I just got the MSD injectors in the mail and they have the Rochester Products (RP) logo on the side; which is OEM replacement, right? I know they all get lumped into one company Delphi, Rochester, and Multec and I hope they work for a little while...
ive been reading this entire thread...i think your fueling problem could be a small vacuum leak in your throttlebody gasket...spray some carb cleaner at the base of the throttlebody all the way around it, see if the engine idle drops a little when you do that....
also, this constant business with changing out injectors, changing spark plugs, etc...the issue is elsewhere. have you checked to see if you are getting a constant 12v to your power steering input on the ecm? if not, it will cause a constant rich condition but not set any codes...the power steering switch cuts the 12v only when there is power steering cramp at idle and the ecm richens the fuel mixture to compensate so you can turn yoru steering weheel easier at idle... BUt if the switch is bad, and doesn't allow the 12volts through during normal driving conditions, the ecm will constantly think the power steering is cramped...the computer doesn't always throw a code either when this happens....
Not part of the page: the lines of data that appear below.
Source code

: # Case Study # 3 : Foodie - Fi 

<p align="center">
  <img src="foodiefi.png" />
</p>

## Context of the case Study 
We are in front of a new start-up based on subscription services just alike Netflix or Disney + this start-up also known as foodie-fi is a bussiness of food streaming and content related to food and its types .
also, your reman computer might be for a 91 or later deville/seville, since they have the same part number, but different memcal(chip)... i would take the chip out of your orgiginal stock computer and put it into the new computer....
also, have you considered the fact that maybe you have bad compression on one or more of the cylinders? there is alot of ground you have not covered.. but you keep changing the variables by just changing out parts... you need to go back and start over with the basics...
Automobile(s): 58 Coupe Deville, 77 Coupe deville, 90 Deville
Re: Spark Plugs: What do YOU run?
Well I'm going to jump in here, I have had these problems with my 90 Deville. Stumble, running rich, stalling etc. Someone informed me after the fact that the 4.5 uses 16# injectors not 19# mentioned here. The 19# injectors just aggravate your problems. In addition I had installed a new Bosch O2 sensor which was operating but not correctly, this also aggravated the problems. After changing the plugs 4 times and changing pretty much the intire ignition system and all of the injectors (new 19# aftermarket) I put new OEM AC plugs and O2 sensor the old original injectors and the car runs like it should. I also had the instrument cluster and speedometer fail just after this work, battery goes dead and the car blows fuse #7 repeatedly, natuarally this being a Cadillac this was caused by the AC compressor clutch coil failure. Old school logic just does not work, you will be chasing your own tail on these cars. Try OEM parts or the old stuff you removed and see what happens, it worked for me.